By Saule Tasboulatova
Last Sunday the big beluga fish caught at the beginning of this month by fishermen of Amangeldy fishing cooperative began having labour contractions (see “The Day of Big Beluga Fish”. WKT #15, 11. 04. 2013). Unfortunately, the personnel of the Kourilkin sturgeon-breeding plant from the very beginning forecasted that the labour for 300 kg weighing beluga would be unpromising. In addition, the fish received several traumas during transportation and they couldn’t save its life.
The only satisfying fact was that it turned to be truly “gold”: more than 41 kg of caviar was recovered from its belly (on the black market 1 kg of beluga caviar costs 200 thousand tenge).
All recovered caviar was used for reproduction. In about two months’ period 500-600 thousand hatchlings of beluga will be released into the river.
MORNING MILKINGOF STURGEONS
The same morning two more sturgeons were “delivering babies” at the plant. The delivery process went well. The experts managed “to milk” each of those sturgeons and keep them alive. The total weight of received caviar was 8.5 kg.
The “milking” day for all three fish was calculated in advance. According to Gilman Sarsemaliev, the director of the sturgeon-breeding plant, the water temperature in the pool for spawning of beluga and sturgeons was just right - 13 degrees of heat.
The Russian colleagues from Astrakhan also arrived here to help with the labour. They brought with them some equipment, including ultrasonic devices.
Meanwhile, the most important process – the labour of beluga began. Holding it by its chest fins and tail, the skilled “obstetricians” of the plant started the milking process. A stream of black roe started to pour down into a white bowl. But soon the process has stopped.
- There are practically no internal fluids left, - concluded the experts. - The water broke. Therefore, the caviar is coming out with difficulty.
The experts used pincers trying to help beluga to deliver. And soon the caviar started to pour down to the bowl. The caviar was divided into 1kg portions and prepared for further insemination.

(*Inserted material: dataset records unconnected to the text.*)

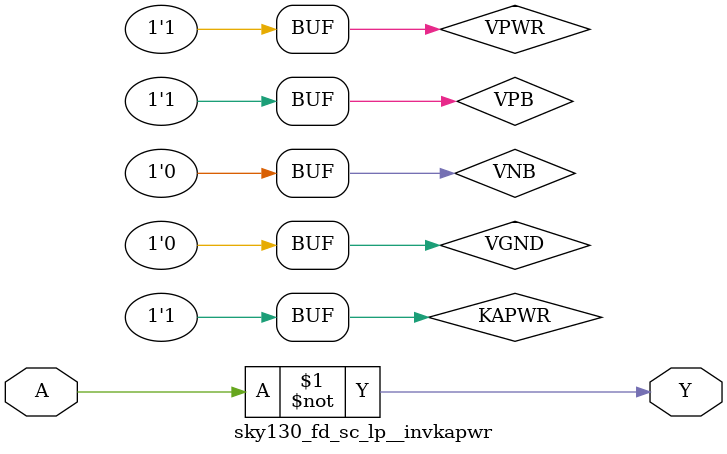
<source format=v>

module sky130_fd_sc_lp__invkapwr (
    Y,
    A
);

    output Y;
    input  A;

    // Voltage supply signals
    supply1 VPWR ;
    supply0 VGND ;
    supply1 KAPWR;
    supply1 VPB  ;
    supply0 VNB  ;

    // Inverter circuit
    assign Y = ~A;

endmodule
</source>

Insemination of 1 portion requires 10 milliliters of sperm that is diluted in water and poured into the bowl with caviar. The liquid is then mixed for 3 minutes, thus, helping the sperms to get into ovum. Impregnated caviar is placed into incubators for further maturing. In 10-12 days, depending on the temperature, the first hatchlings will appear. When they grow up a little, they will be released into the ponds. If everything goes well, then the Kourilkin plant this summer will be able to release half a million of baby belugas born from the only female fish caught in the Ural River this year.